O.C. and Stiggs gets weirder the more I think about it. It’s really a movie made for the smallest possible audience: people who love art films by auteur directors who also love the trashiest of ’80 trash. At the time, in ’85, this must have included maybe three people on earth. We didn’t yet have the distance from the ‘80s to really sink in to a deep appreciation of its trash, and if you were appreciating its trash at the time, there’s no way you were older than 14, and if you were a trashy-movie-loving 14-year-old in ’85, how likely was it you were also into arty ’70s directors making statements about capitalism, racism, and soul-sucking suburbia?
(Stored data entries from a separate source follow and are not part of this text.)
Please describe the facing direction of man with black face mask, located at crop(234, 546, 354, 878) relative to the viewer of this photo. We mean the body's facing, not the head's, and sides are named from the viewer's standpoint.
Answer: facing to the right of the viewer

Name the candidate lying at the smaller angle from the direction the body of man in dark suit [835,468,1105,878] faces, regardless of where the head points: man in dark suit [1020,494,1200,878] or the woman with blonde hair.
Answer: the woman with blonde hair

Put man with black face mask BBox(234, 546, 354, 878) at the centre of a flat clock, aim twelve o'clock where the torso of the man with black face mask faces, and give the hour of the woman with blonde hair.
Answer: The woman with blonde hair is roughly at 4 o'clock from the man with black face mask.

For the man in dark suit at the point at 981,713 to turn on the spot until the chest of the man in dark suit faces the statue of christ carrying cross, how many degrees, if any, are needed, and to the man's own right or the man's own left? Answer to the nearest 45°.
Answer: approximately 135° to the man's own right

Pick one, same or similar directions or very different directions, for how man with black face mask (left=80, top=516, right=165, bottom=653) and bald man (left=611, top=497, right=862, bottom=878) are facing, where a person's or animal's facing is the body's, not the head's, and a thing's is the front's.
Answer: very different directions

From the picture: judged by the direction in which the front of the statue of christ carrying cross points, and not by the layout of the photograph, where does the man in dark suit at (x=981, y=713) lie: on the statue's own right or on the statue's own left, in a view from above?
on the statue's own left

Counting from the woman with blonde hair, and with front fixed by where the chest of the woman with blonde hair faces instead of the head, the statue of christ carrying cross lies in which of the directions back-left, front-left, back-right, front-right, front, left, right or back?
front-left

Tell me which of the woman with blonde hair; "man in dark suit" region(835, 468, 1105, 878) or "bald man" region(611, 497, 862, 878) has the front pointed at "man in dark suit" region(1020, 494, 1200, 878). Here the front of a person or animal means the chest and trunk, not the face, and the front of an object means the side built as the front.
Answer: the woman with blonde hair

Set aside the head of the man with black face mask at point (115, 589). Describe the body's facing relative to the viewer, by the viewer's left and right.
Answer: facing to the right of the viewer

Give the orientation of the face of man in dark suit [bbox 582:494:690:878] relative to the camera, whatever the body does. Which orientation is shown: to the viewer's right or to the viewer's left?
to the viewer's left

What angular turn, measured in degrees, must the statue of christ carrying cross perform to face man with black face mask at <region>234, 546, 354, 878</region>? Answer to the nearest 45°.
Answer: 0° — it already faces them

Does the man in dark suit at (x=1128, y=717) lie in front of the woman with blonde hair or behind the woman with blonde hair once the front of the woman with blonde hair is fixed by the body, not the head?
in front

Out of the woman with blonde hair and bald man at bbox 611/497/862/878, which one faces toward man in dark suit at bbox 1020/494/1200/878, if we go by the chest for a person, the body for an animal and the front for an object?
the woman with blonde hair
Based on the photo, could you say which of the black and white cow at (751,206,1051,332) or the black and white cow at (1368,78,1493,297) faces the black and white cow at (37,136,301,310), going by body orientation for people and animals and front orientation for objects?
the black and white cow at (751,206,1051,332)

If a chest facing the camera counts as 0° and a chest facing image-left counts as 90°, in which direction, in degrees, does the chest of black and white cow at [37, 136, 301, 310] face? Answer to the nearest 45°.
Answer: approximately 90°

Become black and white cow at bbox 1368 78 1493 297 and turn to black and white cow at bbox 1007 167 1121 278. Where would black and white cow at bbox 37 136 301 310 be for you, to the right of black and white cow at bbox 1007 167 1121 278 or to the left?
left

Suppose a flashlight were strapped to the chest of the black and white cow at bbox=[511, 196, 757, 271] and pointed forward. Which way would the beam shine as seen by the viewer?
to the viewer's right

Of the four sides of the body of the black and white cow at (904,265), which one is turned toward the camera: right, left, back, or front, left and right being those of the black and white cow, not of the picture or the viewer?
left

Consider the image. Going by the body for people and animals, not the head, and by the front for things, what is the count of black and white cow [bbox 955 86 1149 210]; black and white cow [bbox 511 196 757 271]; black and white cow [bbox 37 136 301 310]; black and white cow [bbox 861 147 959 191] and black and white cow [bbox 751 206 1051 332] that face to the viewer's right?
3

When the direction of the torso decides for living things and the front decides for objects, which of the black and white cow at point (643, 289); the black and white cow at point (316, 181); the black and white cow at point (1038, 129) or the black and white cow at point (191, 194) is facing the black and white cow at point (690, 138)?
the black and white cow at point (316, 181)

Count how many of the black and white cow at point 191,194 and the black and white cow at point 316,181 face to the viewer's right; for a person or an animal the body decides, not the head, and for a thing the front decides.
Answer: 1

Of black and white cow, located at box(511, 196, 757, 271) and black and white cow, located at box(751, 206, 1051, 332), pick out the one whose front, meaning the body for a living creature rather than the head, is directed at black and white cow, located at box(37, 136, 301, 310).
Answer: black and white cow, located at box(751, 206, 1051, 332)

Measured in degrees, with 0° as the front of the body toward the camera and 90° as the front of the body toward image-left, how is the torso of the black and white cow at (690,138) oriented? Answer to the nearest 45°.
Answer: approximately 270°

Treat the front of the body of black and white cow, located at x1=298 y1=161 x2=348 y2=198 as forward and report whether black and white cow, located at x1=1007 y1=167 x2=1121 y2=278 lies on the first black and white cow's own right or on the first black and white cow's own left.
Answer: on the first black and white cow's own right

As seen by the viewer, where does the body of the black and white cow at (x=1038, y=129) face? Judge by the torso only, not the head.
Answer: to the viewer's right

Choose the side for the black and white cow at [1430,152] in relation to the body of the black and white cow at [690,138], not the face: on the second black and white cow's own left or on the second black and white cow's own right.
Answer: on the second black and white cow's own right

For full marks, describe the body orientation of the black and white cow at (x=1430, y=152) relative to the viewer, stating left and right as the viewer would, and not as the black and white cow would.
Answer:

Which is all to say, O.C. and Stiggs is an ideal Stand By For Mind Control movie. It’s a movie for people who don’t need movies to fit a certain genre, to be high art or low art, to make a lick of sense. It’s for people who want to see movies they haven’t seen before made by filmmakers who don’t give a fuck what anyone thinks. It is by no means a great movie. I don’t even know if it’s a good movie. But I know I liked watching it. I’ve seen a lot–A LOT–of ’80s teen comedies, from the trashiest to the most popular. I don’t think there’s one stranger than O.C. and Stiggs.
I saw OC and Stiggs once, in the 90s I think. Certainly a great many years ago. It made an impression – from memory, they made a terrible monster truck, gramps cooked them huevos rancheros, and they rode inner tubes down a river to see King Sunny Ade.
You, sir, have definitely seen O.C. and Stiggs. It’s memorable, in its way. Anything so odd and wrong is going to stick in one’s head, however crookedly.
Hell’s bells, I cannot figure out if I’ve seen this or not. My wife claims that it’s something we certainly should have seen, and she’s right. Some of it sounds familiar, so…maybe?
Looks like you just signed up to watch it. Be careful. It’s weird.